PROBLEM STATEMENT: Of the lines listed below, return exactly those that run from the line containing "text: (85, 181) -> (114, 218), A -> F" through the line containing "line: (917, 624)", both included.

Before and after comparisons
——

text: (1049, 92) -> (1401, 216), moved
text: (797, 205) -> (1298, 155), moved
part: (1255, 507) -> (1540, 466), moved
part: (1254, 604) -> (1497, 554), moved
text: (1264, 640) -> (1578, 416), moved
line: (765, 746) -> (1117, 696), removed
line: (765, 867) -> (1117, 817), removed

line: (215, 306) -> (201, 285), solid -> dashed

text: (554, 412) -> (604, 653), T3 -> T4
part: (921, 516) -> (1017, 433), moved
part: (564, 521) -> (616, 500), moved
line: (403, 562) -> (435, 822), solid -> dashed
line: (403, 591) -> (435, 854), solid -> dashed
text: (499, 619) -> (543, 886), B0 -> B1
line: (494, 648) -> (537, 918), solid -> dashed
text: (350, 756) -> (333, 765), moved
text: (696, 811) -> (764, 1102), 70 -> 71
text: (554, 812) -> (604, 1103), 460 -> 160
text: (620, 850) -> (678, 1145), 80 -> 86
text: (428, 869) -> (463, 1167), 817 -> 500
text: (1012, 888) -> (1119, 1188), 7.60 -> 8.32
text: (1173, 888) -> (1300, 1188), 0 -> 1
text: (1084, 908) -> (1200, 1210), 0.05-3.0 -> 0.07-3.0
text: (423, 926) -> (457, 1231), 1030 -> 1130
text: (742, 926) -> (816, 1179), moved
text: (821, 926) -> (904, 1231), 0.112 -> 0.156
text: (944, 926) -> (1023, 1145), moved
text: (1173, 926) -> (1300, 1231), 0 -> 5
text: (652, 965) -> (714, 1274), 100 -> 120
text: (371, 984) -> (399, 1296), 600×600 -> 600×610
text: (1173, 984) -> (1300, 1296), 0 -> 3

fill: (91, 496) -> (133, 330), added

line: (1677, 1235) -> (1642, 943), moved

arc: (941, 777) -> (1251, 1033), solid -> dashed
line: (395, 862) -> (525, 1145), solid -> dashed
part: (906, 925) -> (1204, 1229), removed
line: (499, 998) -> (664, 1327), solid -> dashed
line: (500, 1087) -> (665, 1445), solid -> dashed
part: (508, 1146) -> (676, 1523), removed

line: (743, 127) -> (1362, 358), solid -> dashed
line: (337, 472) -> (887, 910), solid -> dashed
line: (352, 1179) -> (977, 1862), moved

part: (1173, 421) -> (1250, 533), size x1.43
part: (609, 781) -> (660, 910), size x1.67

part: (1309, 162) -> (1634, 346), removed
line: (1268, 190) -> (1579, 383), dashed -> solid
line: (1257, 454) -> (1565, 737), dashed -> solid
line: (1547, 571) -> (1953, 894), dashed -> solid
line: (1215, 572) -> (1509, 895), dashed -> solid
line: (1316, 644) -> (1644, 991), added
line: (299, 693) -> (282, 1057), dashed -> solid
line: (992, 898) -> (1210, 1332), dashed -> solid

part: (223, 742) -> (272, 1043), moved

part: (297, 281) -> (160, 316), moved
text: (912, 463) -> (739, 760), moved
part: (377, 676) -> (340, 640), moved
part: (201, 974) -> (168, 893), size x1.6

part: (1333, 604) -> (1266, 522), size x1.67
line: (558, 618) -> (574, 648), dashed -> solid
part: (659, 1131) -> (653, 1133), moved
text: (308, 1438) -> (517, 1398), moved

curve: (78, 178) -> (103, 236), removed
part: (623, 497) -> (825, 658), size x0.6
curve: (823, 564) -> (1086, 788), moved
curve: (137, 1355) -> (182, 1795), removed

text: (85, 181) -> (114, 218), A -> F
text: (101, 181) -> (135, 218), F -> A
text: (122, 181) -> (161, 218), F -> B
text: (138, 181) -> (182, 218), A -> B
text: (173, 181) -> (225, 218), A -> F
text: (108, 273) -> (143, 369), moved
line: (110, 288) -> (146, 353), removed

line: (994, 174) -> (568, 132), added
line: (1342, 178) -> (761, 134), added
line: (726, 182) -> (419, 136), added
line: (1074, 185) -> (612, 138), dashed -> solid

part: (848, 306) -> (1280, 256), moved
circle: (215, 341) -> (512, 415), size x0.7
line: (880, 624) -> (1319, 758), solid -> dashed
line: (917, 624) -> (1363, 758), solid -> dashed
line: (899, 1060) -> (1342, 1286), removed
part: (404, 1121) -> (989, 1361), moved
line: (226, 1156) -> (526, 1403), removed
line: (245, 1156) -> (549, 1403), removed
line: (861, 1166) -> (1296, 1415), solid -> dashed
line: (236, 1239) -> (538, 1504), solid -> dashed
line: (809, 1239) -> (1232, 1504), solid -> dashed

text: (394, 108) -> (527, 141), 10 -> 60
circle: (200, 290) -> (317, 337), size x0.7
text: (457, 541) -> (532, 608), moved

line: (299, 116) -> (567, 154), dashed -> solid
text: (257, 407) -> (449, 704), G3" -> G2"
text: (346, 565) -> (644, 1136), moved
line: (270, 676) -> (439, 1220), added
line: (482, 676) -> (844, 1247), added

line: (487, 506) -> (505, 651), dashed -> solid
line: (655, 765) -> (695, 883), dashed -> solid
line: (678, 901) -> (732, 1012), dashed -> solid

——

REPLY:
text: (85, 181) -> (114, 218), A -> F
text: (101, 181) -> (135, 218), F -> A
text: (122, 181) -> (161, 218), F -> B
text: (138, 181) -> (182, 218), A -> B
text: (173, 181) -> (225, 218), A -> F
text: (108, 273) -> (143, 369), moved
line: (110, 288) -> (146, 353), removed

line: (994, 174) -> (568, 132), added
line: (1342, 178) -> (761, 134), added
line: (726, 182) -> (419, 136), added
line: (1074, 185) -> (612, 138), dashed -> solid

part: (848, 306) -> (1280, 256), moved
circle: (215, 341) -> (512, 415), size x0.7
line: (880, 624) -> (1319, 758), solid -> dashed
line: (917, 624) -> (1363, 758), solid -> dashed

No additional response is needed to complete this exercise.